King Henry VIII’s chief minister Thomas Cromwell, historically portrayed as an artless bully in the centuries before Ms. Mantel’s books, was reimagined in the “Wolf Hall” trilogy as perhaps the first great political power broker.
Ms. Mantel’s unusual writing style within historical fiction—terse and contemporary, with flourishes of historical detail the English author spent years researching—earned much critical praise, including two Man Booker Prizes. The success of Ms. Mantel’s trilogy is often credited with reinvigorating sales and publisher interest in the historical-fiction genre.
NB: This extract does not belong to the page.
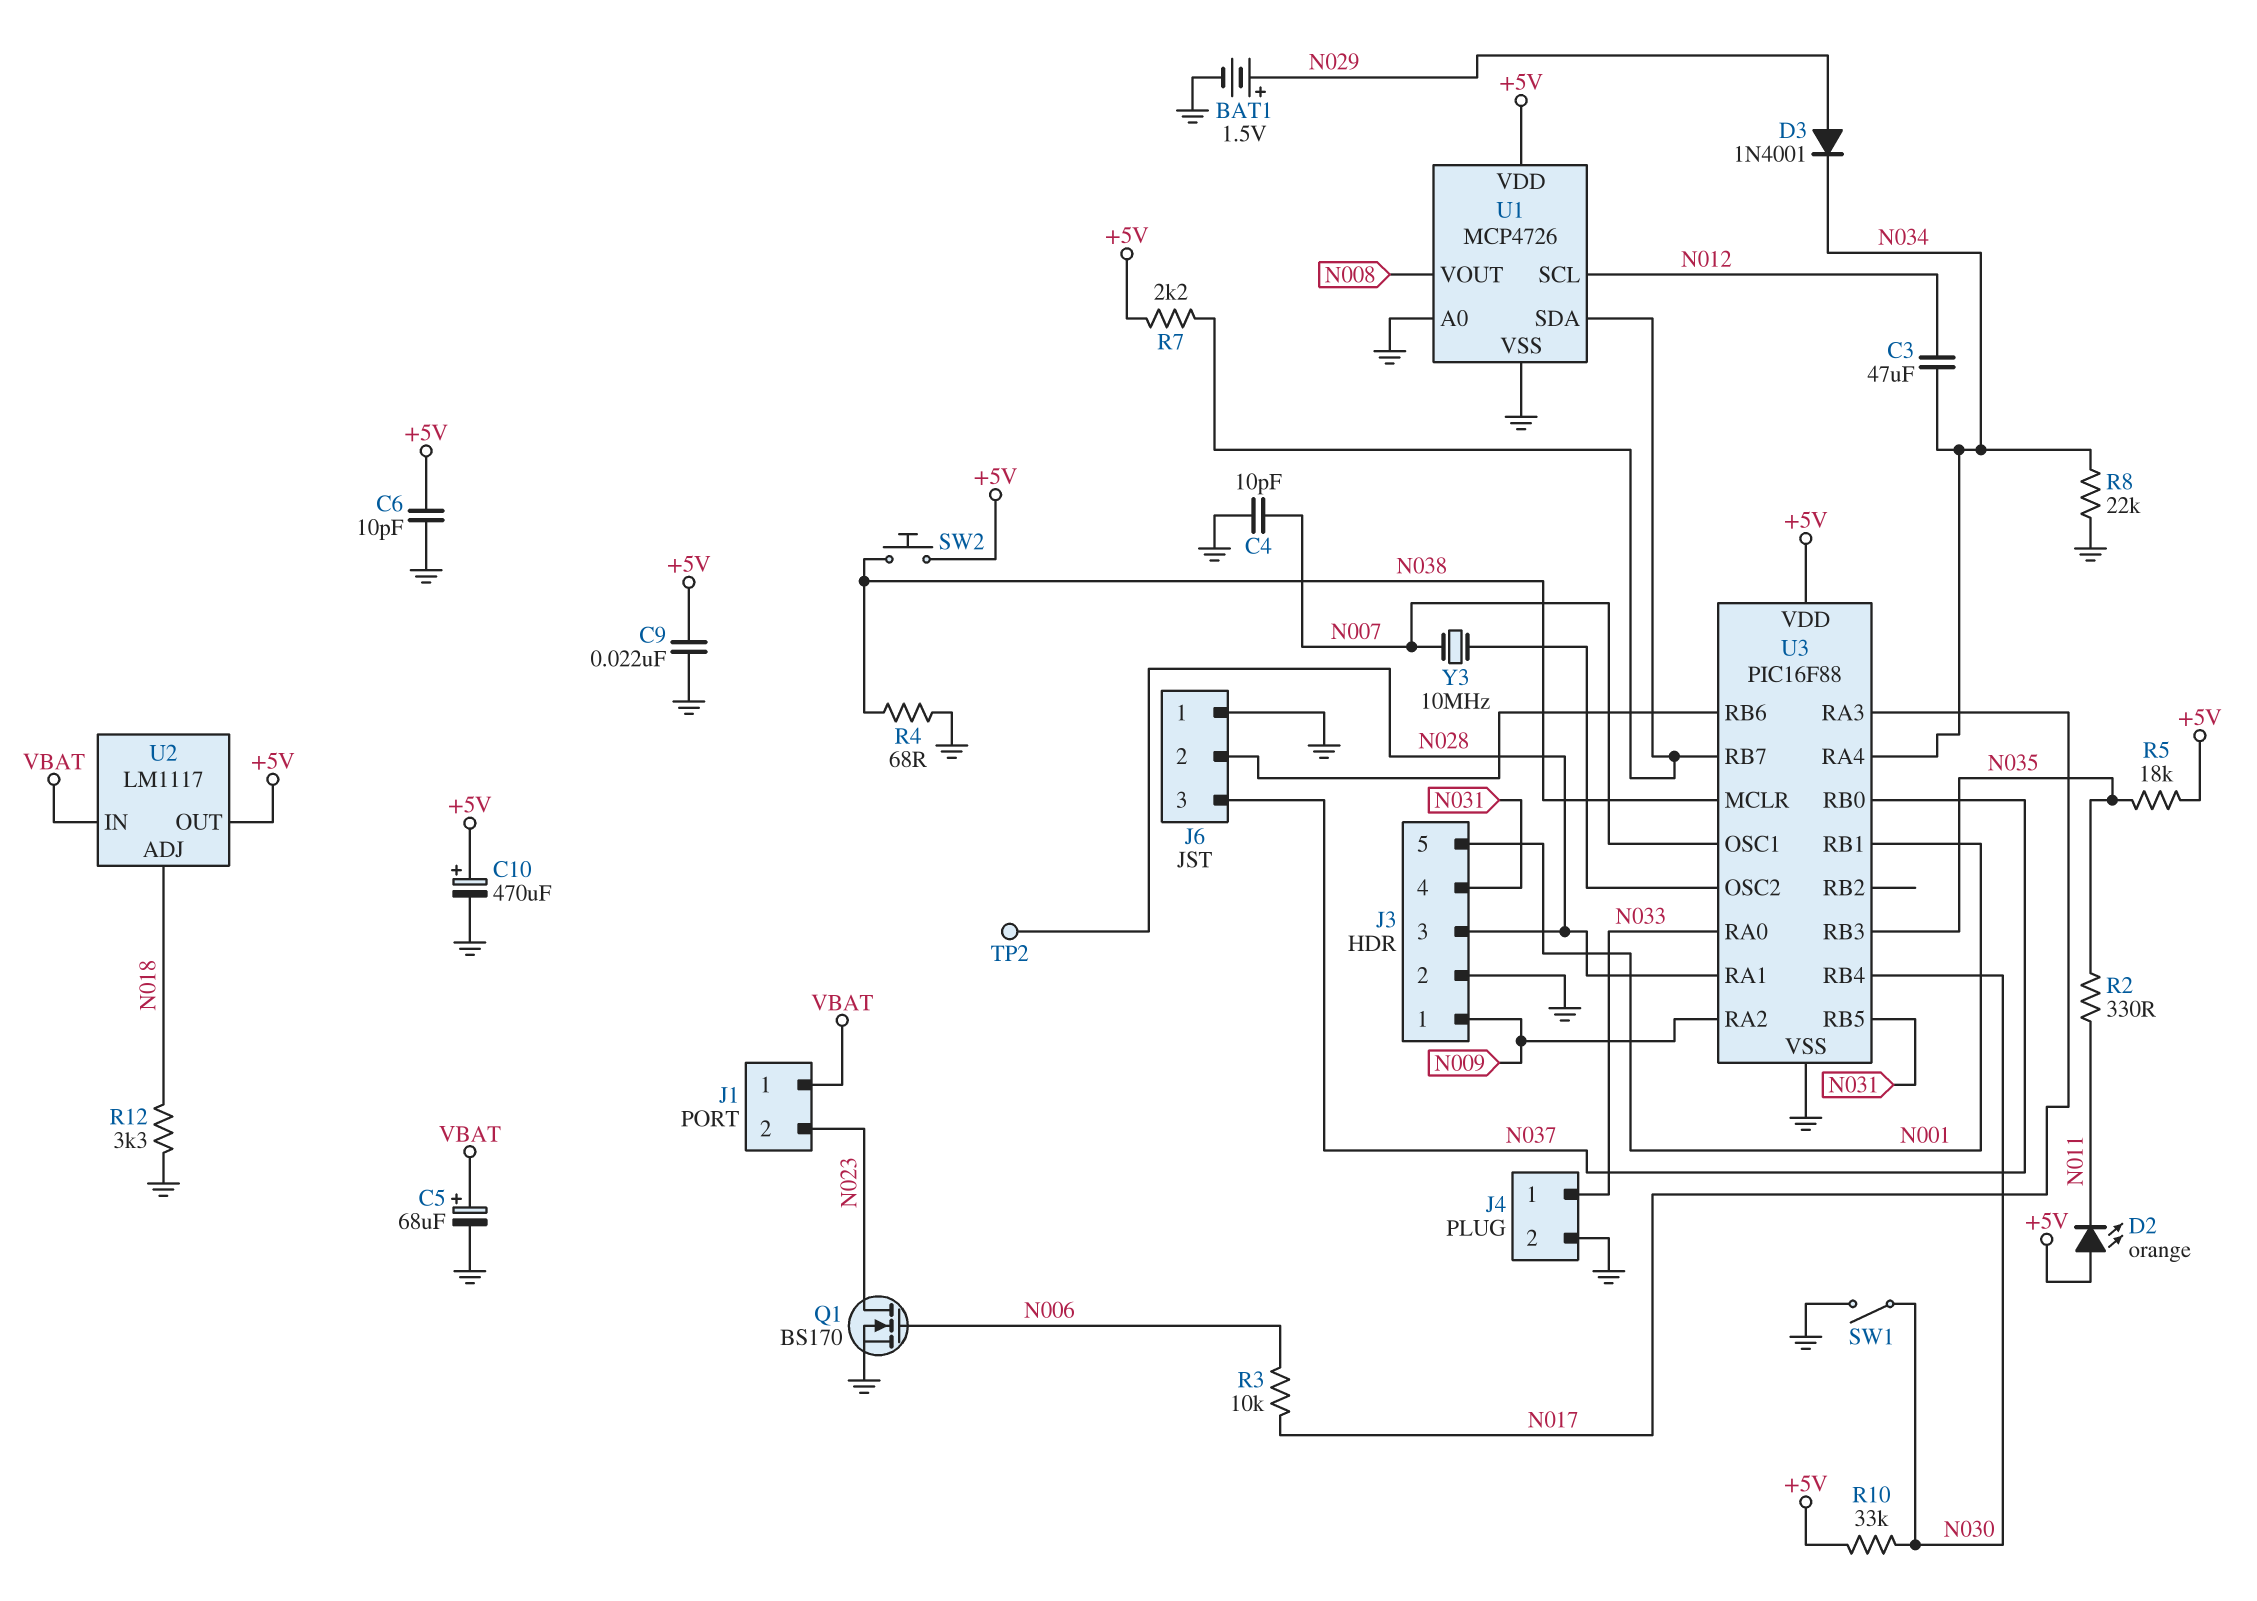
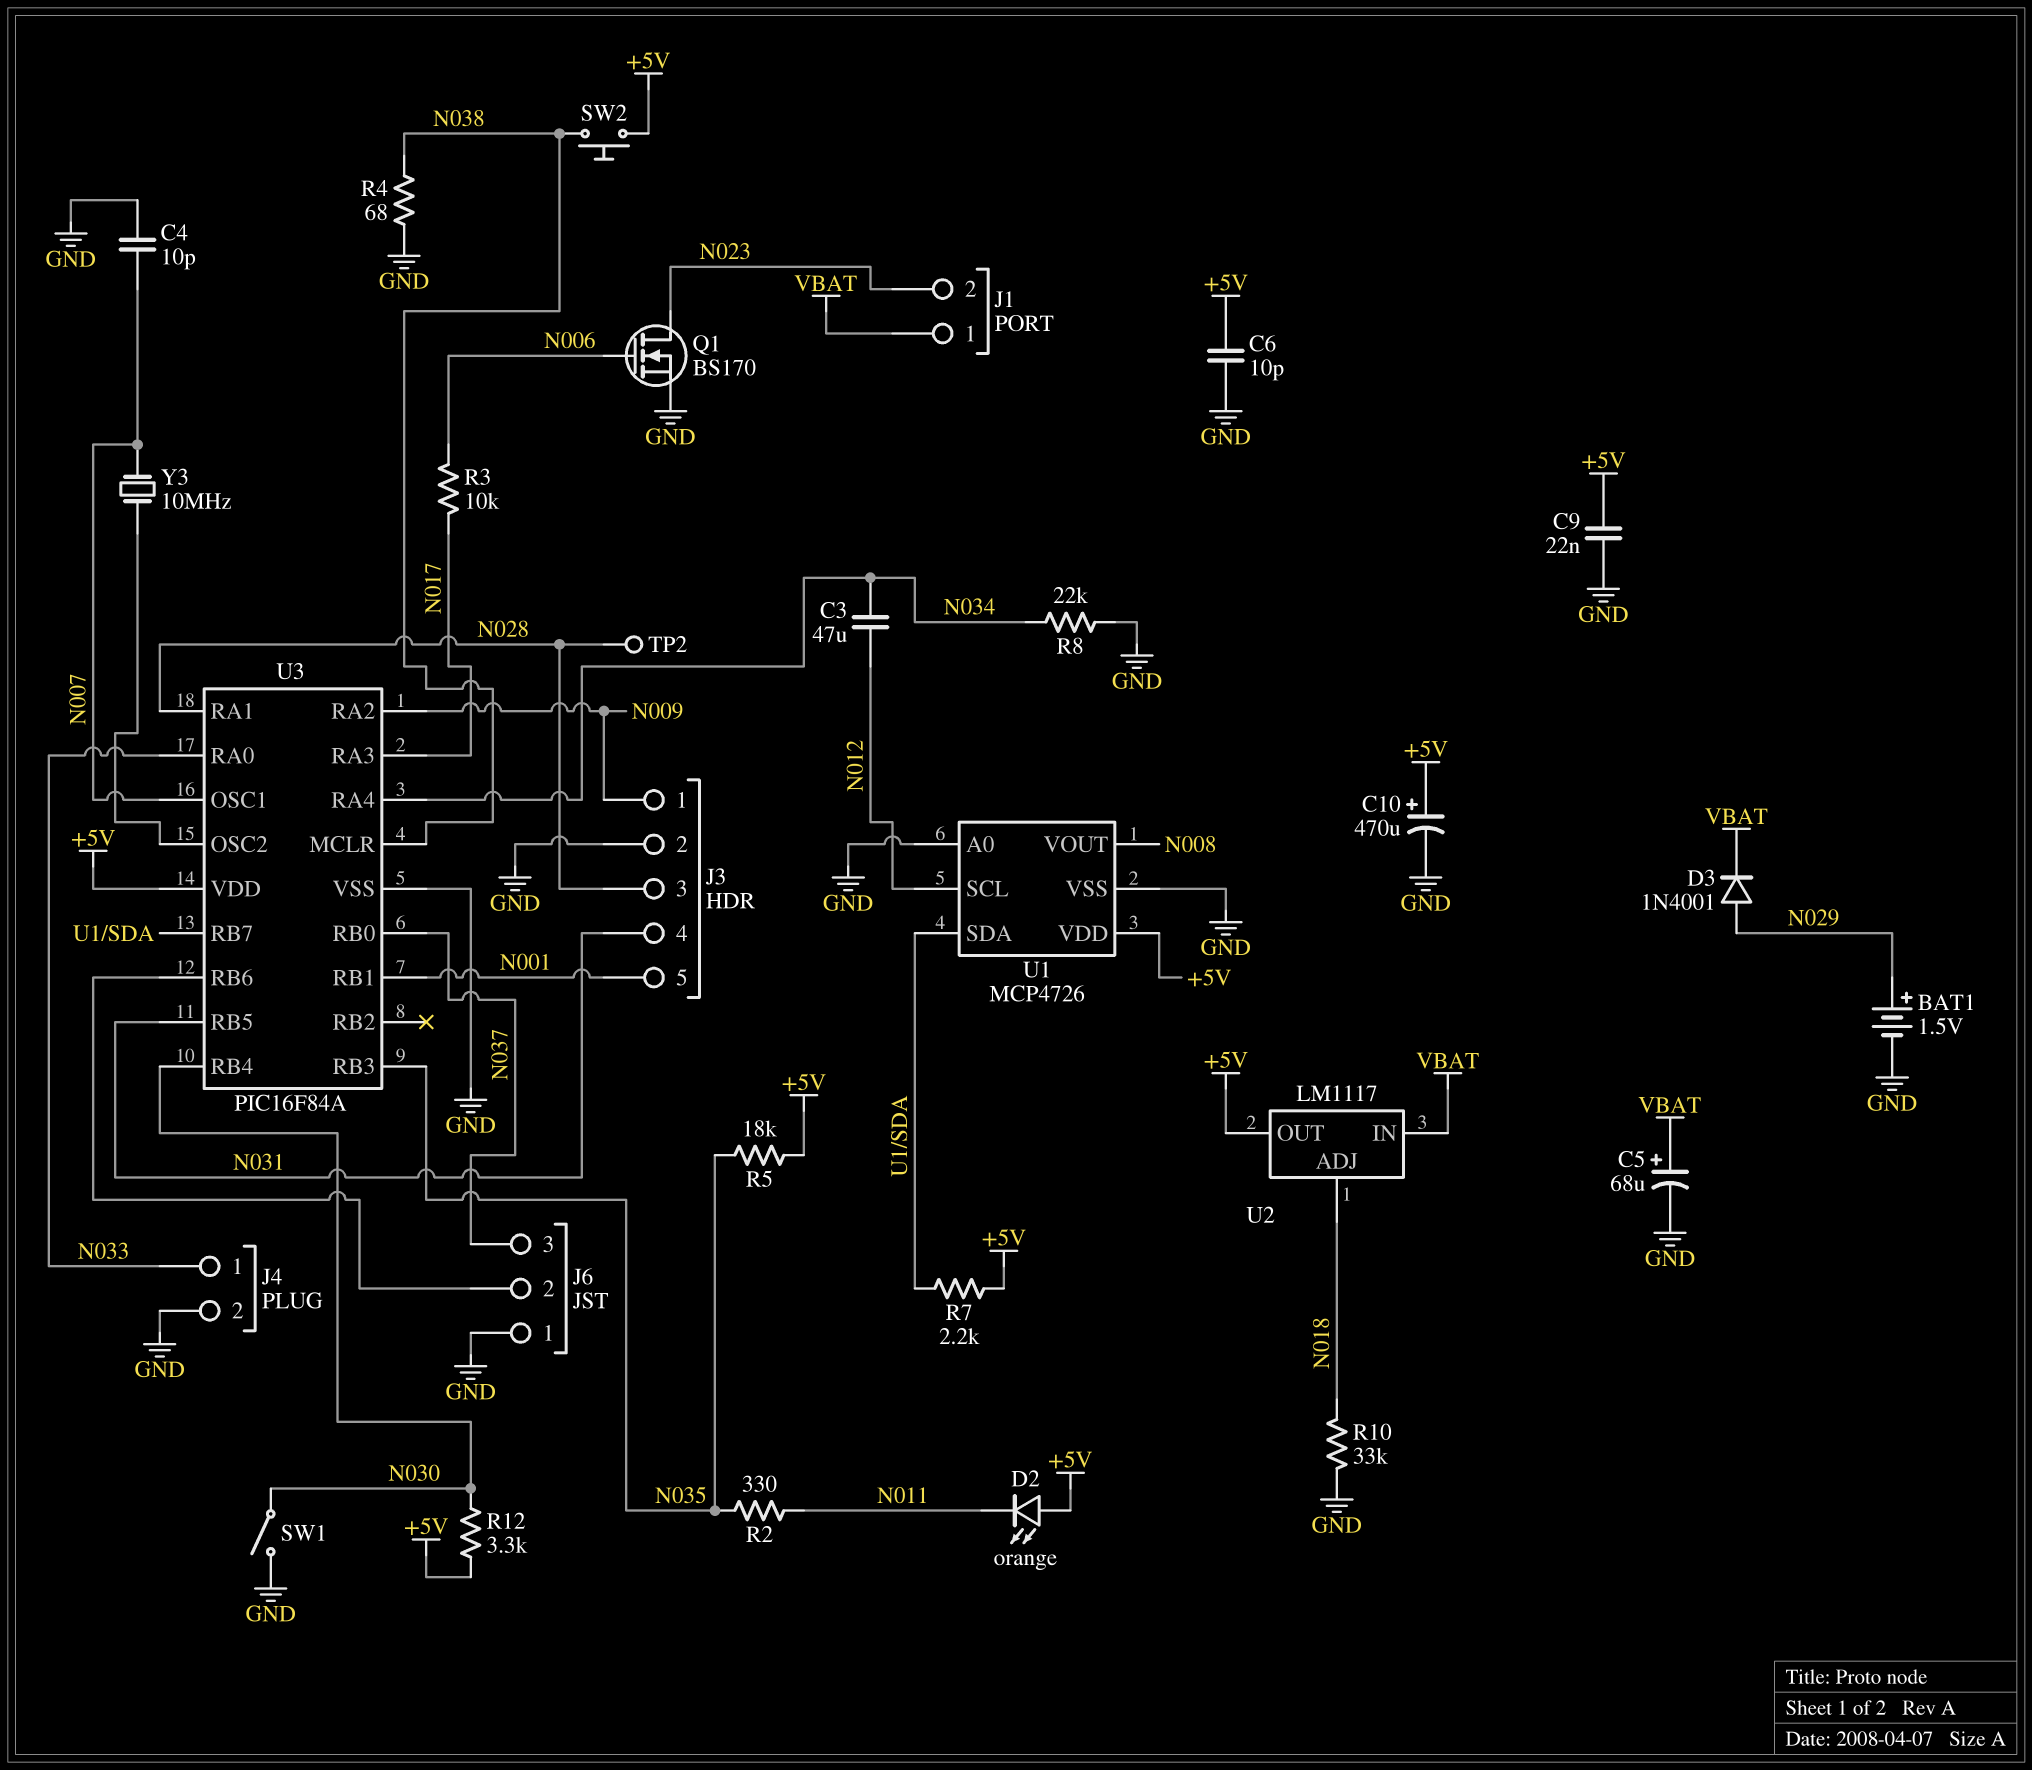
D3: diode 1N4001 (A N029, K N034) -> diode 1N4001 (A N029, K VBAT)
R10: 33k (+5V, N030) -> 33k (GND, N018)
R12: 3.3k (GND, N018) -> 3.3k (+5V, N030)
U3: PIC16F88 -> PIC16F84A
“In that fidelity to the details of misery, one feels relish,” Ms. Mantel wrote in 2016 of giving writerly spark to dark pasts. “The grimmer it is, the better it is.”
In 2013, the Royal Shakespeare Company first mounted a stage version of “Wolf Hall” and “Bring Up the Bodies” in Stratford-upon-Avon, William Shakespeare’s birthplace. Ms. Mantel first read Shakespeare’s “Julius Caesar” when she was 8 years old, she told the BBC, and was electrified by the violence of Caesar’s murder, the scene presaging her interest in bloody political machinations.
“It’s a handbook of political manipulation,” she said. “It sums up almost everything…that you need to know about the political process in a democracy or an autocracy.”
The manipulation Ms. Mantel chronicled in “Wolf Hall” became a Bafta-winning and Emmy-nominated BBC miniseries in 2015, starring veteran stage actor Mark Rylance.